There is no moral imperative about how a life should go. We have these cultural memes about overcoming adversity in the United States, and this is a powerful myth related to our national identity. Americans overcome. That’s what we do. We do not let things stand in our way.
That’s a nice story and most Americans buy into it, but that doesn’t mean it’s the only story, and it certainly doesn’t mean it’s the best story. There is no best story. There are just stories that various groups place a lot of meaning in.
The story of being told you can’t do something, then ignoring that and doing it anyway, is a particularly American story, I think. But there is no law saying that is the good and best story. We do not have to look on being told you can’t do something, then not doing it as a story of failure.
My parents gave me the message that if I didn’t do something spectacular—saving the world spectacular—I’d be a failure. I have the skills to be a writer, I think. I have the skills to be a professional musician, I think. But I don’t do these things. Am I a failure? How does it help me to see myself as a failure? The only way it would help me is if I wanted to do more of these things, and was willing to put the work in to do it.
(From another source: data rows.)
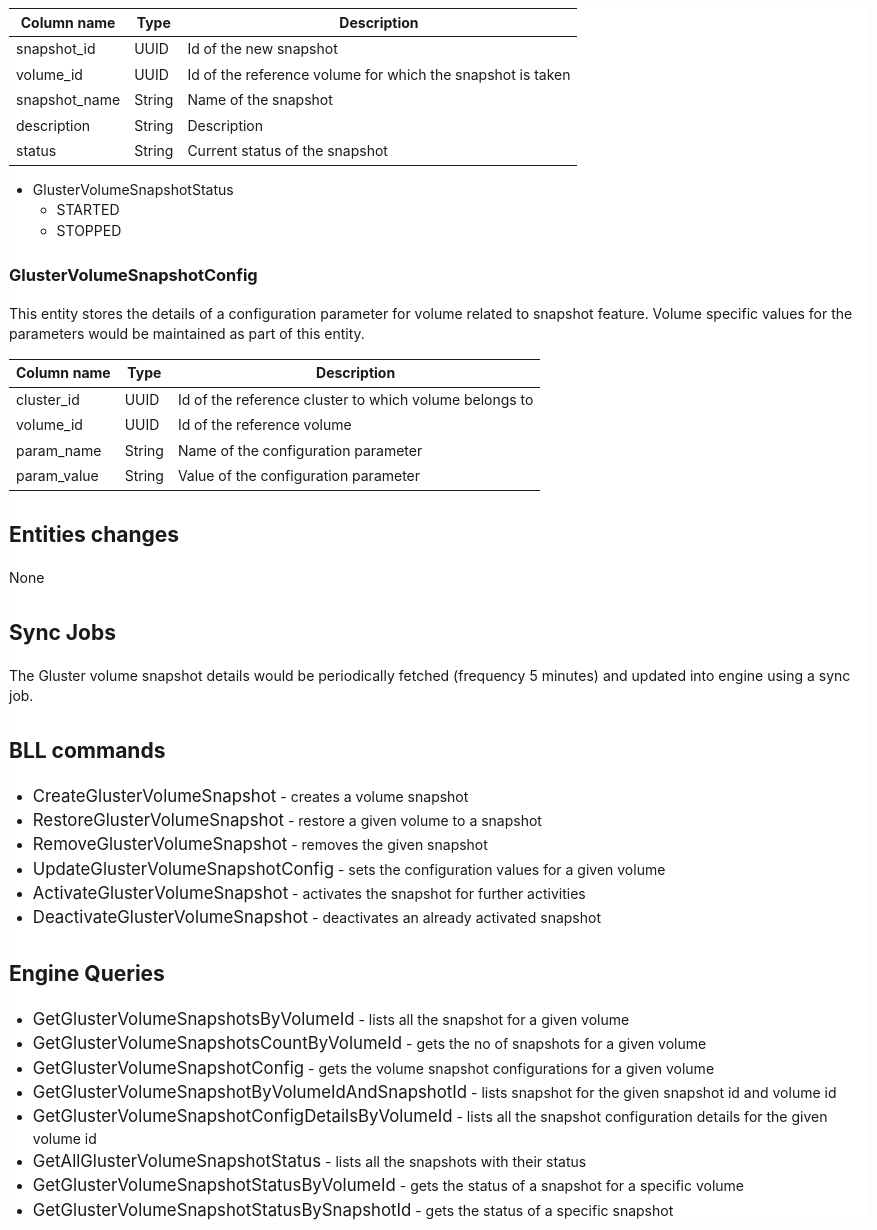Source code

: | Column name    | Type   | Description                                                |
|----------------|--------|------------------------------------------------------------|
| snapshot_id   | UUID   | Id of the new snapshot                                     |
| volume_id     | UUID   | Id of the reference volume for which the snapshot is taken |
| snapshot_name | String | Name of the snapshot                                       |
| description    | String | Description                                                |
| status         | String | Current status of the snapshot                             |

*   GlusterVolumeSnapshotStatus
    -   STARTED
    -   STOPPED

### GlusterVolumeSnapshotConfig

This entity stores the details of a configuration parameter for volume related to snapshot feature. Volume specific values for the parameters would be maintained as part of this entity.

| Column name  | Type   | Description                                            |
|--------------|--------|--------------------------------------------------------|
| cluster_id  | UUID   | Id of the reference cluster to which volume belongs to |
| volume_id   | UUID   | Id of the reference volume                             |
| param_name  | String | Name of the configuration parameter                    |
| param_value | String | Value of the configuration parameter                   |

## Entities changes

None

## Sync Jobs

The Gluster volume snapshot details would be periodically fetched (frequency 5 minutes) and updated into engine using a sync job.

## BLL commands

*   <big>CreateGlusterVolumeSnapshot</big> - creates a volume snapshot
*   <big>RestoreGlusterVolumeSnapshot</big> - restore a given volume to a snapshot
*   <big>RemoveGlusterVolumeSnapshot</big> - removes the given snapshot
*   <big>UpdateGlusterVolumeSnapshotConfig</big> - sets the configuration values for a given volume
*   <big>ActivateGlusterVolumeSnapshot</big> - activates the snapshot for further activities
*   <big>DeactivateGlusterVolumeSnapshot</big> - deactivates an already activated snapshot

## Engine Queries

*   <big>GetGlusterVolumeSnapshotsByVolumeId</big> - lists all the snapshot for a given volume
*   <big>GetGlusterVolumeSnapshotsCountByVolumeId</big> - gets the no of snapshots for a given volume
*   <big>GetGlusterVolumeSnapshotConfig</big> - gets the volume snapshot configurations for a given volume
*   <big>GetGlusterVolumeSnapshotByVolumeIdAndSnapshotId</big> - lists snapshot for the given snapshot id and volume id
*   <big>GetGlusterVolumeSnapshotConfigDetailsByVolumeId</big> - lists all the snapshot configuration details for the given volume id
*   <big>GetAllGlusterVolumeSnapshotStatus</big> - lists all the snapshots with their status
*   <big>GetGlusterVolumeSnapshotStatusByVolumeId</big> - gets the status of a snapshot for a specific volume
*   <big>GetGlusterVolumeSnapshotStatusBySnapshotId</big> - gets the status of a specific snapshot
I have saved enough money to retire at the age of 55. I don’t want to retire. I want to save more money so I can do more things. I enjoy playing my horn. I enjoy writing my bullshit here. Do I need to make it big at these things?
Not really. What I want to make it big at is being loved. That’s what really makes me feel good. And I can be loved accomplishments or not. I don’t need to overcome huge obstacles in order to be loved, although I have done so. But there is no objective moral imperative about how to live a life and about what a person must do to be considered successful. And it really doesn’t have to matter what anyone else thinks about you. You get to decide what to think about your life.
People who like they have to prove something to someone—those are the ones who will listen to those who say they can’t, and then then prove them wrong. People who are secure in their own selves don’t really give a shit what anyone else says or things. They do what they want to do.
I think most of my life I have naturally been a person who does what he wants, except I have always had these secret fears that I’m not good enough, and I’ve tried to find evidence that people do appreciate or admire me. But when it comes down to it, I don’t care enough to do what it takes to get admiration. I just end up deciding that I think what I think, and I’m not going to change for the admiration of someone else.